_Recorded data_.
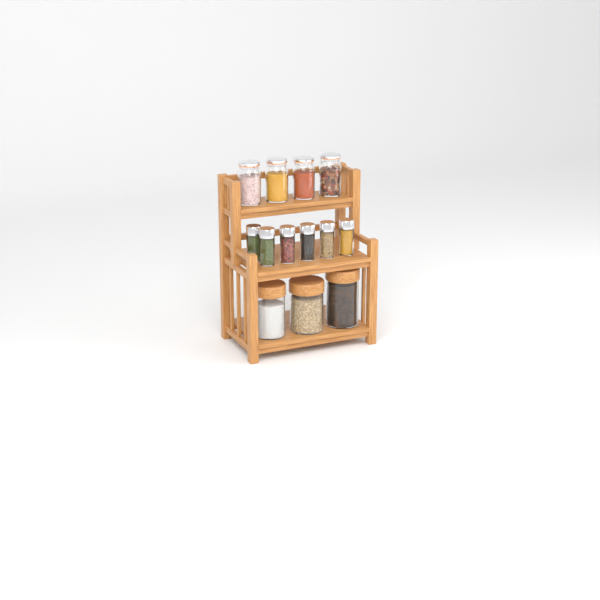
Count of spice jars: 6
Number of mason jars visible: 4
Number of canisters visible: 3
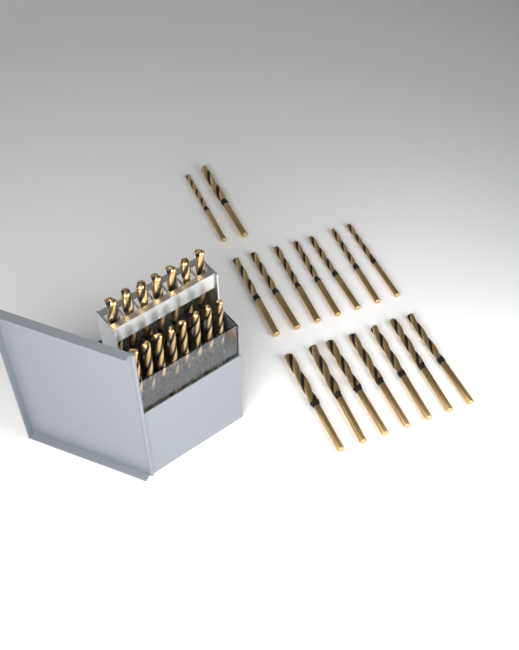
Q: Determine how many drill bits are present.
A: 31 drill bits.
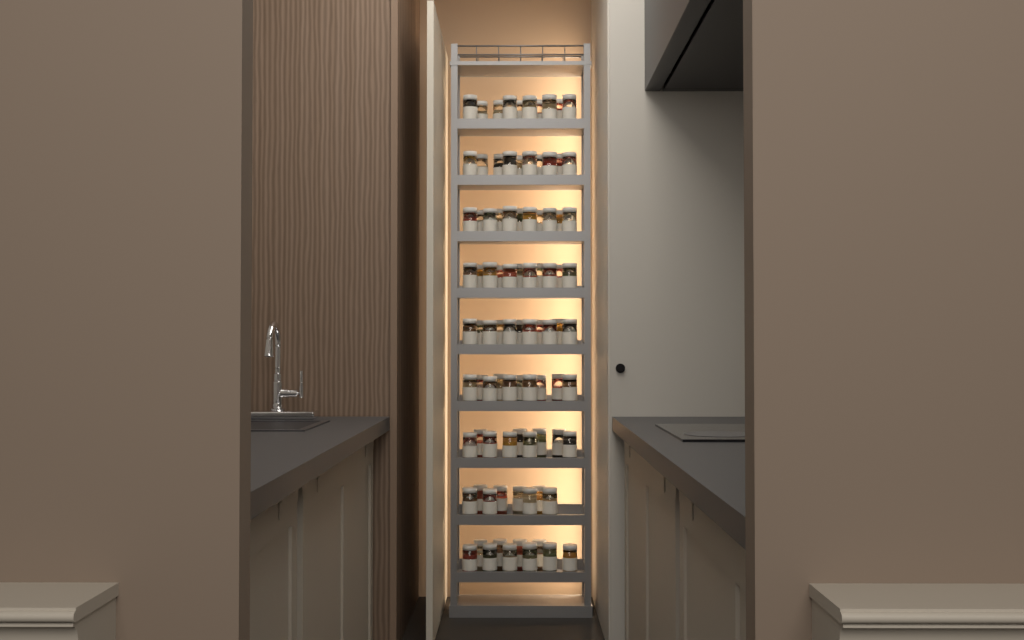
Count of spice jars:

_Work to do_. Convert everything from the line containing "Number of canisters visible: 3" down to the end of the data into a JSON list of strings, one string per line and no blank lines. Leave the pictures out.

_Solution to this problem_.
[
  "Number of canisters visible: 3",
  "Q: Determine how many drill bits are present.",
  "A: 31 drill bits.",
  "Count of spice jars:"
]